米国の次期大統領にドナルド・トランプ氏の就任が決まり、首都ワシントンでは2025年1月の政権移行に向けた動きが慌ただしくなってきました。実業家イーロン・マスク氏の登用など型破りな人事が注目を集めていますが、その足元では約4000人に上る「政治任用」スタッフの交代準備も進んでいます。政権が代われば、政府幹部の顔ぶれもガラリと変わる米国。その根幹を成す「政治任用制」とは、どのような制度なのでしょうか。やさしく解説します。
政府機関に外部人材が出入りする「回転ドア」
世界を見渡すと、政府機関の職員になるには大きく2つの枠組みがあります。1つは試験に合格し、一定の資格を得た人を採用する仕組み。これを「資格任用制」と呼びます。日本に当てはめると、国家公務員試験にパスして政府機関の職員になるという流れです。
もう1つが「政治任用制」で、任命権者である政治家が自身の考えに基づいて人選し、その職に登用します。
米国は政治任用を大規模に行う国として知られています。任命権者の大統領によって選ばれる人々は「政治任用者(political appointee)」と呼ばれ、ホワイトハウスの補佐官や幹部職員、秘書、中央省庁の主に局長級以上などが該当。全体では約4000人に上ります。
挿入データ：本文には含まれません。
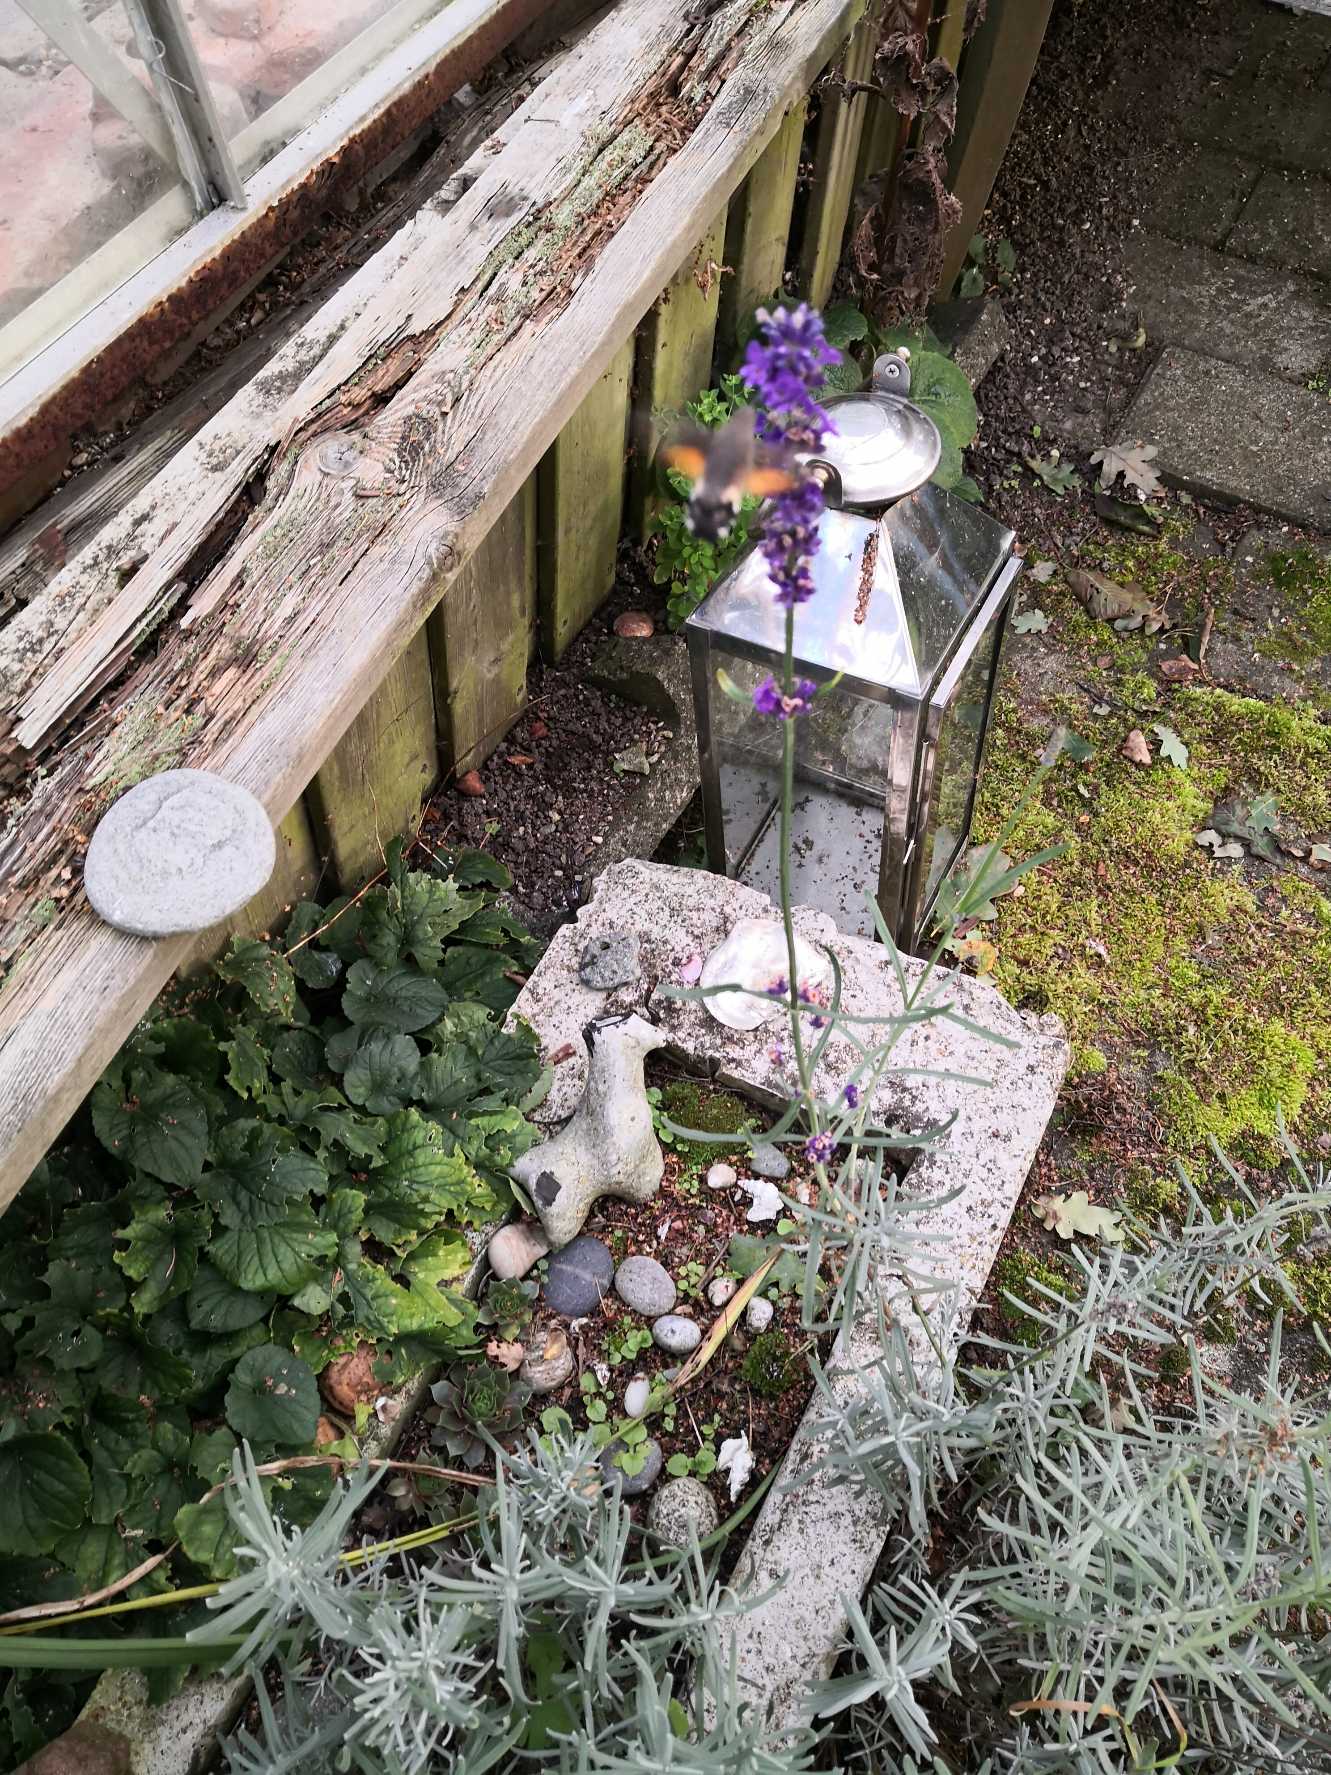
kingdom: Animalia
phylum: Arthropoda
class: Insecta
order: Lepidoptera
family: Sphingidae
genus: Macroglossum
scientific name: Macroglossum stellatarum
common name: Duehale
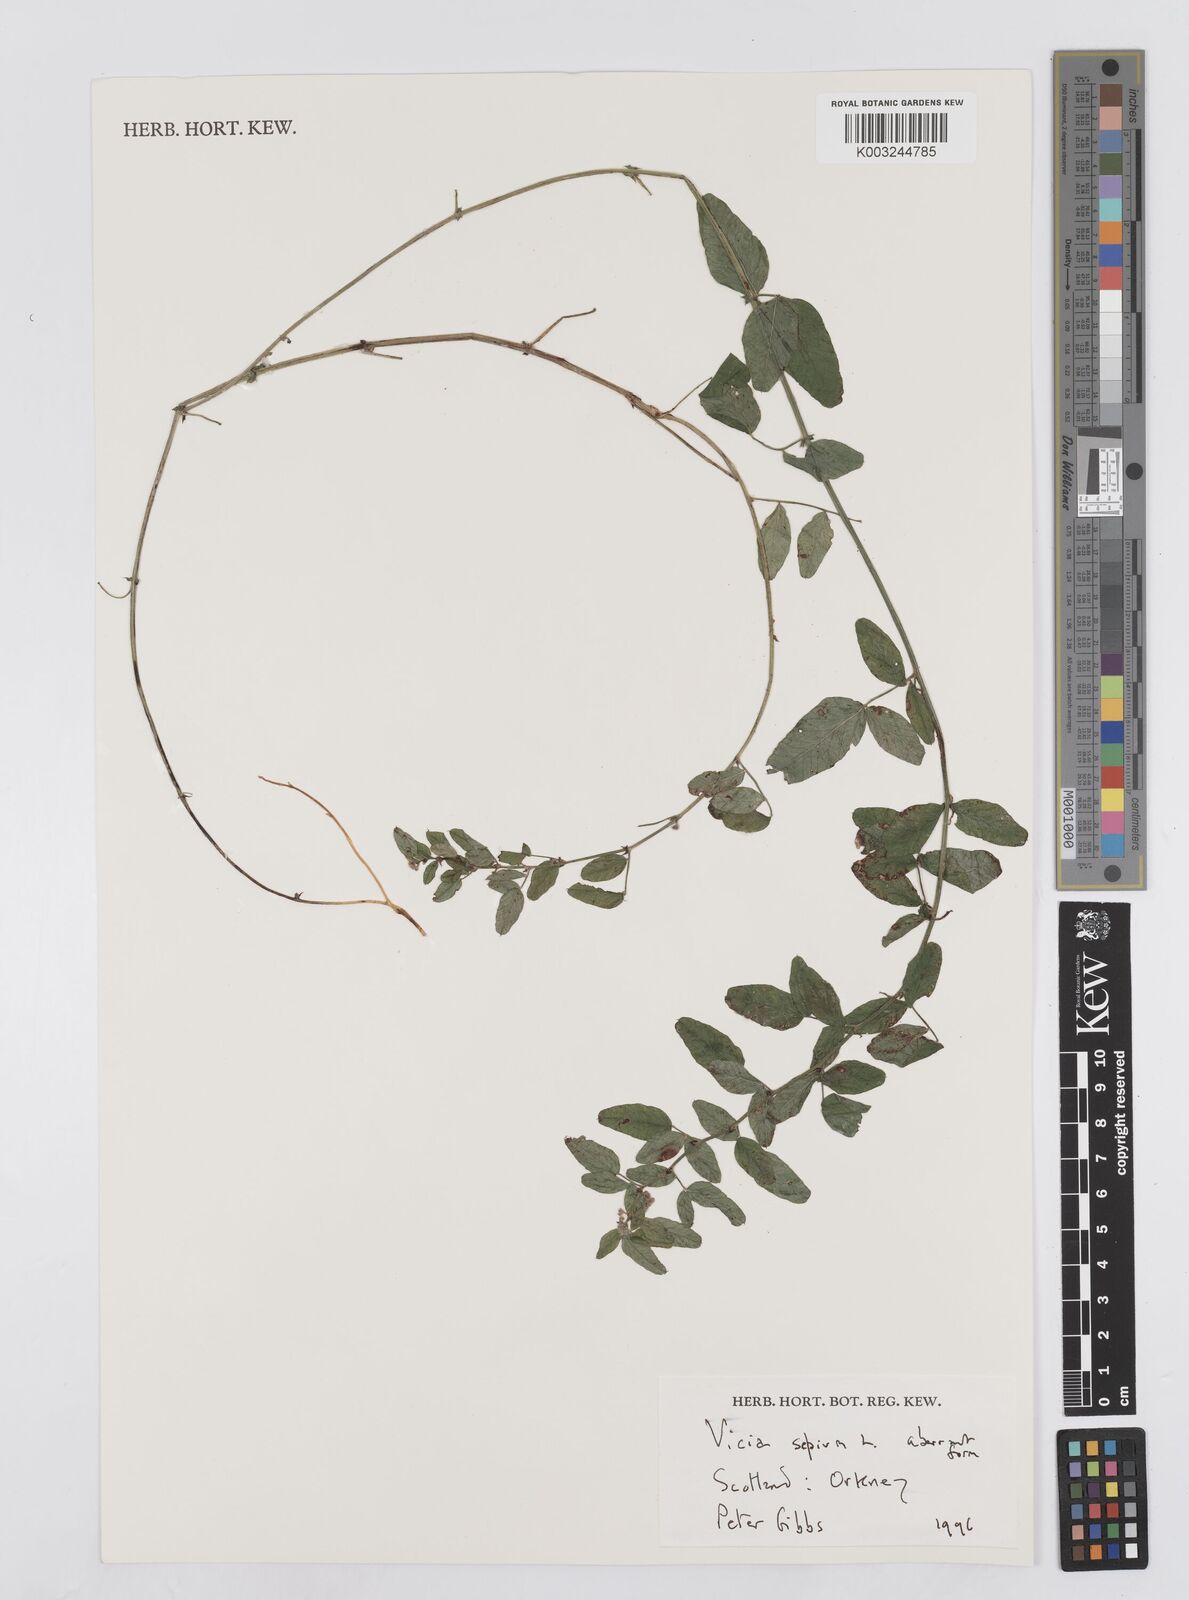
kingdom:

米国は民主党と共和党による典型的な二大政党制の国。今回のように政権交代が起きると、分野によっては政策が大きく変わることも珍しくありません。そのため、大統領の指示や方針を迅速・適切に伝え、その政策を的確に実行するためにこの人事制度が構築されたと解されてきました。
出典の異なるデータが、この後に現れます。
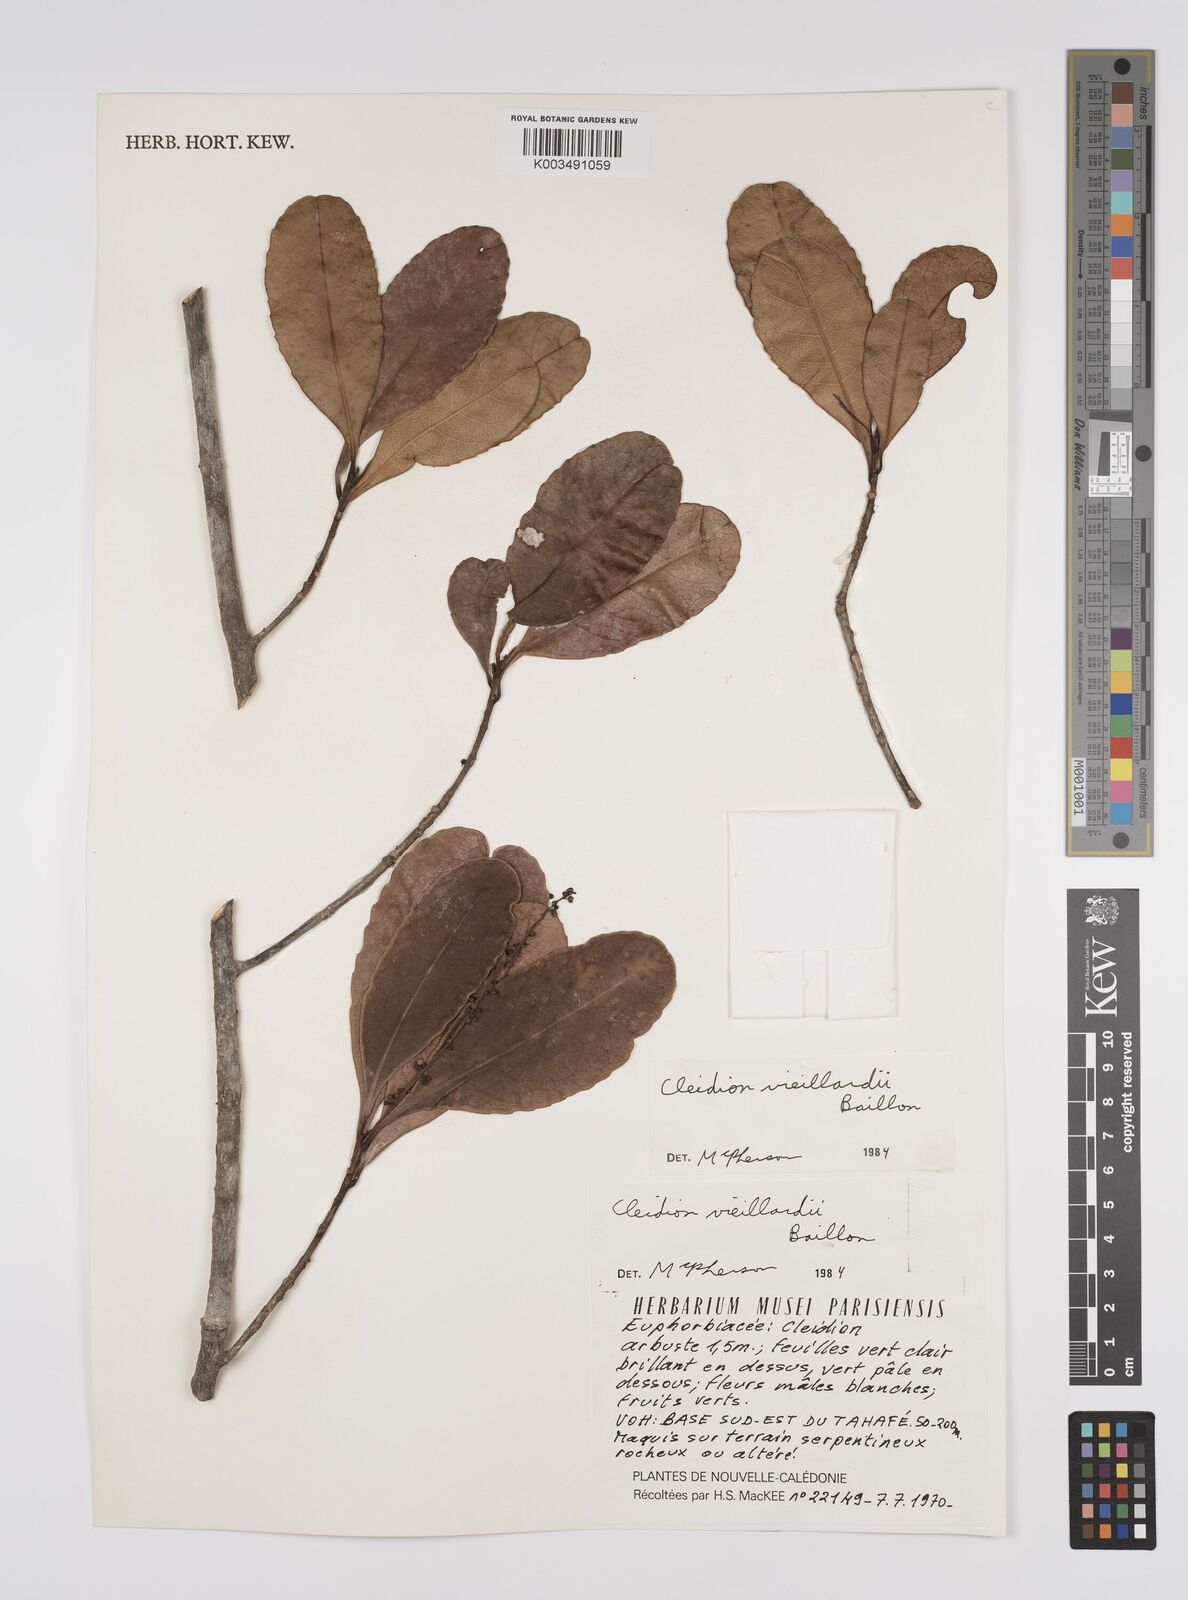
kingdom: Plantae
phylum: Tracheophyta
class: Magnoliopsida
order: Malpighiales
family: Euphorbiaceae
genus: Cleidion
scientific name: Cleidion vieillardii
政治任用の仕組みは、合衆国憲法第2条「大統領の権限」第2項の規定「大統領は(略)法律によって設置される他のすべての合衆国官吏を指名し、上院の助言と承認を得て、これを任命する」(American Center Japan訳)に基づいています。
ただし、政権交代に伴って約4000人もの幹部職員がごっそり入れ替わるのは、そう簡単ではありません。事務的な引き継ぎだけでも膨大な作業量になるでしょうし、前政権の残した政策課題などを理解することも必要です。
政権交代時のそうしたトラブルを避けるため、大統領候補は投票日の前から「政権移行チーム」をつくり、当選に備えて新たな幹部人事の検討に着手します。政治空白を生まないようにするためで、前回のバイデン政権誕生時にはチームのメンバーが約500人に達しました。そうした経費は「政権移行予算」として連邦政府が負担することも法律で決まっています。
政権交代が起きると、多くの政治任用者は職を解かれ、元の仕事に戻ったり、新たなポストに転身したりします。およそ4000人もの人が政府機関と在野のポストを行ったり来たりする様子は「回転ドア(revolving door)」とも呼ばれています。